Our Balls Falls waterfalling experience could very well have been one of the most unusual and circumstantial experiences that we could remember. After having read the literature in preparation of our upcoming visit, we expected a pretty benign and straightforward self-tour of what should have been a very easy waterfall (or two) to see. Instead, we found ourselves going into what turned out to be a major Thanksgiving weekend festival that was pretty much a throwback to a good old fashioned country fair. Of course, this strange bit of timing meant our visit to the falls costed us $6 per adult (it would only cost a small parking fee under normal circumstances), and strangely enough, we had a more difficult time finding the waterfalls given all the maze of tents and displays somewhat obscuring what otherwise would have been obvious trails to take.
So based on our unusual experience, the writeup on this page will probably be atypical and very different from what you can expect on a visit here. Nonetheless, we did get to see what turned out to be the Lower Balls Falls from the main viewpoint, and I also managed to get to the base of this 25m waterfall (somewhat) though that wasn’t easy. Given all the festival commotion, we weren’t able to visit the other waterfall (also known as the Upper Balls Falls) so we can’t say much about what that was like.
From the main car park for the Lower Balls Falls (see directions below), the main viewing area was a short walk across the bridge then to the left heading downstream along Twenty Mile Creek. The view from this area was a somewhat angled view where some of the foliage might be in the way depending on where in this typically busy area we were standing (see photo at the top of this page). I’d imagine this would probably be it for a typical visit as most of the falls and the steep gorge were visible from here while the scene was decorated in foliage blooming with Autumn colors. But given all the festival activities, we didn’t know about this viewing area until much later after I made an attempt to find the way to the base of this waterfall then managed to get lost on the way back out of the gorge. The difficulty rating didn’t reflect this scramble to the base of the falls since it ultimately was not necessary.
For the route to the base of the falls from the main car park, instead of crossing the bridge, we went straight onto the Bruce Trail on the opposite side of a grassy opening. That trail eventually led to a road besides a large agricultural field. After a few minutes of walking this road, we then saw a more primitive and quiet trail re-entering the bush fronted by trees with white blazes on them. Those white hashes were in fact markers for the Bruce Trail. When we realized that this trail was not suitable for our daughter, that was when I went solo while Julie and Tahia went into the festival to do some childrens activities.
After a short stint downhill on the Bruce Trail, I then saw some faint trail junction with some more white hashes on trees, but that detour on the right eventually took me to a very overgrown area where the trail was no longer well-defined. So when I continued a short distance further on the Bruce Trail, I saw another more obvious path on the right though it wasn’t labeled.
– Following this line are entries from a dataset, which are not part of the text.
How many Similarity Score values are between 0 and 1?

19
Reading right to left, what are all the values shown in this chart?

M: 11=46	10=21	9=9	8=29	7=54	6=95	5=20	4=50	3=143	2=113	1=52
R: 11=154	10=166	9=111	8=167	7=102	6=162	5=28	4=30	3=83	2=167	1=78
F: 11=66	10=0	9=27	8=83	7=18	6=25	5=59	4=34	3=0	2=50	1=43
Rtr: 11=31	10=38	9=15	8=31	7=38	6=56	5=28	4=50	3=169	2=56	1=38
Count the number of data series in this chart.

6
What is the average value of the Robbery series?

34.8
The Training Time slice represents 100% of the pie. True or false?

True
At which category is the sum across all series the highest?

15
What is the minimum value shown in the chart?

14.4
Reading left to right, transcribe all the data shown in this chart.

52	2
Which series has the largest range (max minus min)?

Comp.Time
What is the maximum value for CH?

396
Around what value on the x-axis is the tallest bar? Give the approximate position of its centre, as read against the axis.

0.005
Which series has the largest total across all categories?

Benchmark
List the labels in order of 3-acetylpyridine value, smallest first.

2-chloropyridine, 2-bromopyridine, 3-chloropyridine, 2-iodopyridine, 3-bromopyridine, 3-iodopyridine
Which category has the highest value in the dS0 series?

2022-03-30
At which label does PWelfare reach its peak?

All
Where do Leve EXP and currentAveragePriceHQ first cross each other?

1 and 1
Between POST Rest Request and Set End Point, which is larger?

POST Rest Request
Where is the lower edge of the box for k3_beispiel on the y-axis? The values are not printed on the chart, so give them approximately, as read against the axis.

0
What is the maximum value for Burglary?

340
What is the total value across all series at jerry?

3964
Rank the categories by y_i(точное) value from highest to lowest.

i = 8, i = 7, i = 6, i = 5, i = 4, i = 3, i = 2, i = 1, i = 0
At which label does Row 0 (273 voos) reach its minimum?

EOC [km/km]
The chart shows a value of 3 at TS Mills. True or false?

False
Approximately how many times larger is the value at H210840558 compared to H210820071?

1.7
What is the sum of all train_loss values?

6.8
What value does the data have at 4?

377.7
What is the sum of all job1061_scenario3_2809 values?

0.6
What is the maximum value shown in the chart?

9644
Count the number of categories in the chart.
As I followed this trail downhill, I started to notice blue blazes. Eventually, this trail took me into the base of the gorge, but once again it seemed like the trail disappeared once I reached the bottom.
At that point, I pretty much scrambled alongside the creek. The scramble was quite overgrown and rough, and the whole time I was doubting whether I was going the correct way or not. Eventually, I reached a somewhat satisfactory frontal view of the Lower Balls Falls from its front, but it was so overgrown here that it left more to be desired. Unfortunately, the scramble got way too rough for me to keep going (though I’m sure I could’ve kept going if I was really determined) so I was content with the view before heading back to the Bruce Trail.
Unfortunately, that was when the scramble to regain the blue-blazed trail eluded me for nearly an hour. Eventually after some searching and backtracking, I managed to scramble sideways along a slope until I finally found the blue-blazed trail again. At that point, it was smooth sailing back to the Balls Falls Festival. But given my tired and sweaty state along with the fact that it was getting late in the afternoon with a few more waterfalls to see in Hamilton, I decided not to pursue the Upper Balls Falls.
From DeCew Falls in St Catharines, we headed east on Decew Rd towards the Merritville Hwy. Then, we turned left onto Merritville Hwy, then turned right onto St Davids Rd. We then took St Davids Rd to the on ramp for Hwy 56 / 406 north. Next, we followed Hwy 406 north for about 6km towards the 4th Ave exit in St Catharines. After over 8km on 4th Ave, we turned left onto Jordan Rd. Then, we turned right onto King St (after 1.2km), left onto St Johns Dr (400m), then a left onto 19th St and a quick right onto Glen Rd. After about 1.3km, turn right off of Glen Rd into the Balls Falls Conservation Area on 6th Ave. The car park would be near the bridge upstream from Balls Falls.
If you’re coming from Niagara Falls, take Stanley Ave north onto Hwy 420 west. After 2km on the Hwy 420, take the Queen Elizabeth Way (QEW) north and follow it for 27km to the off-ramp at the town of Lincoln. Turn left from the off ramp, then make another left to go onto Victoria Ave. Follow Victoria Ave for about 6km to 6th Ave and the entrance to the Balls Falls Conservation Area on the left. Follow 6th Ave to the car park near the bridge above the falls.